* _Written task_
Print the data below line for line, reproducing every field and value without any change.

* _Provided data_

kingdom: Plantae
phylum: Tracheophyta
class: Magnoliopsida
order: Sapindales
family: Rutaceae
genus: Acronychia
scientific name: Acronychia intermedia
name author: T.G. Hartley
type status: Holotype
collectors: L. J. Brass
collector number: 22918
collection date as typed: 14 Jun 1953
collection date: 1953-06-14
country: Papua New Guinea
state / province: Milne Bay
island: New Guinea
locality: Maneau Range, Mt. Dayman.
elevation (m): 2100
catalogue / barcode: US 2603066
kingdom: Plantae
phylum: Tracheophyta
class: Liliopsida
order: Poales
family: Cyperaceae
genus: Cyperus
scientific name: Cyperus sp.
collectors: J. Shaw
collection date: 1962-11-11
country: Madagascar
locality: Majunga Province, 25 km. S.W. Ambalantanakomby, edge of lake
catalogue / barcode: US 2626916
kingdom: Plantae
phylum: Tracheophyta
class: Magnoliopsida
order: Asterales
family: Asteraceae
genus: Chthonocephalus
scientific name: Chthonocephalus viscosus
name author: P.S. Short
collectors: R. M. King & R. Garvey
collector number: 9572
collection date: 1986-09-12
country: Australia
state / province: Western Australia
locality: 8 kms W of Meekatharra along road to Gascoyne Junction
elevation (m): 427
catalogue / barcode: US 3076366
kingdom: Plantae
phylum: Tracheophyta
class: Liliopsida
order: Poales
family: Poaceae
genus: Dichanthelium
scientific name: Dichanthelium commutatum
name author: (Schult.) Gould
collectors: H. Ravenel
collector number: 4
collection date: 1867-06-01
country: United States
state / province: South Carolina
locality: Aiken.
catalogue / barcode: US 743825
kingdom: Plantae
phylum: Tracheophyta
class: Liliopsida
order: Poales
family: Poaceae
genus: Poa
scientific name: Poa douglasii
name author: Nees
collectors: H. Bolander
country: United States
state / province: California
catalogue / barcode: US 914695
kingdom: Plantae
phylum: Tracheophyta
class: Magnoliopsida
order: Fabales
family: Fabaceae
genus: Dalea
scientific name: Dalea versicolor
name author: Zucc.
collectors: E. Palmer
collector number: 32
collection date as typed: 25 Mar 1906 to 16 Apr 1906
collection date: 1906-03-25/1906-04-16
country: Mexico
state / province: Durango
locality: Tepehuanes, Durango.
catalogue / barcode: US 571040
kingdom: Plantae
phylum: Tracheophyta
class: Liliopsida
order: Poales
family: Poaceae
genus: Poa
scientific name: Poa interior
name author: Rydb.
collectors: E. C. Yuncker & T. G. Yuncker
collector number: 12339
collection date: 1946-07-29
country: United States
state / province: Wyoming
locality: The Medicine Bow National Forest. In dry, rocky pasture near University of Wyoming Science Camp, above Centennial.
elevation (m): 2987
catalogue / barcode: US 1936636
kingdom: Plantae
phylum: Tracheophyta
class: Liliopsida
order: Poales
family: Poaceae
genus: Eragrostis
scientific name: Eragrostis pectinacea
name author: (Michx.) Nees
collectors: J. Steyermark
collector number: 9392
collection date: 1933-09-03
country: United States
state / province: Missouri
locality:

* _Finished answer_
kingdom: Plantae
phylum: Tracheophyta
class: Magnoliopsida
order: Sapindales
family: Rutaceae
genus: Acronychia
scientific name: Acronychia intermedia
name author: T.G. Hartley
type status: Holotype
collectors: L. J. Brass
collector number: 22918
collection date as typed: 14 Jun 1953
collection date: 1953-06-14
country: Papua New Guinea
state / province: Milne Bay
island: New Guinea
locality: Maneau Range, Mt. Dayman.
elevation (m): 2100
catalogue / barcode: US 2603066
kingdom: Plantae
phylum: Tracheophyta
class: Liliopsida
order: Poales
family: Cyperaceae
genus: Cyperus
scientific name: Cyperus sp.
collectors: J. Shaw
collection date: 1962-11-11
country: Madagascar
locality: Majunga Province, 25 km. S.W. Ambalantanakomby, edge of lake
catalogue / barcode: US 2626916
kingdom: Plantae
phylum: Tracheophyta
class: Magnoliopsida
order: Asterales
family: Asteraceae
genus: Chthonocephalus
scientific name: Chthonocephalus viscosus
name author: P.S. Short
collectors: R. M. King & R. Garvey
collector number: 9572
collection date: 1986-09-12
country: Australia
state / province: Western Australia
locality: 8 kms W of Meekatharra along road to Gascoyne Junction
elevation (m): 427
catalogue / barcode: US 3076366
kingdom: Plantae
phylum: Tracheophyta
class: Liliopsida
order: Poales
family: Poaceae
genus: Dichanthelium
scientific name: Dichanthelium commutatum
name author: (Schult.) Gould
collectors: H. Ravenel
collector number: 4
collection date: 1867-06-01
country: United States
state / province: South Carolina
locality: Aiken.
catalogue / barcode: US 743825
kingdom: Plantae
phylum: Tracheophyta
class: Liliopsida
order: Poales
family: Poaceae
genus: Poa
scientific name: Poa douglasii
name author: Nees
collectors: H. Bolander
country: United States
state / province: California
catalogue / barcode: US 914695
kingdom: Plantae
phylum: Tracheophyta
class: Magnoliopsida
order: Fabales
family: Fabaceae
genus: Dalea
scientific name: Dalea versicolor
name author: Zucc.
collectors: E. Palmer
collector number: 32
collection date as typed: 25 Mar 1906 to 16 Apr 1906
collection date: 1906-03-25/1906-04-16
country: Mexico
state / province: Durango
locality: Tepehuanes, Durango.
catalogue / barcode: US 571040
kingdom: Plantae
phylum: Tracheophyta
class: Liliopsida
order: Poales
family: Poaceae
genus: Poa
scientific name: Poa interior
name author: Rydb.
collectors: E. C. Yuncker & T. G. Yuncker
collector number: 12339
collection date: 1946-07-29
country: United States
state / province: Wyoming
locality: The Medicine Bow National Forest. In dry, rocky pasture near University of Wyoming Science Camp, above Centennial.
elevation (m): 2987
catalogue / barcode: US 1936636
kingdom: Plantae
phylum: Tracheophyta
class: Liliopsida
order: Poales
family: Poaceae
genus: Eragrostis
scientific name: Eragrostis pectinacea
name author: (Michx.) Nees
collectors: J. Steyermark
collector number: 9392
collection date: 1933-09-03
country: United States
state / province: Missouri
locality:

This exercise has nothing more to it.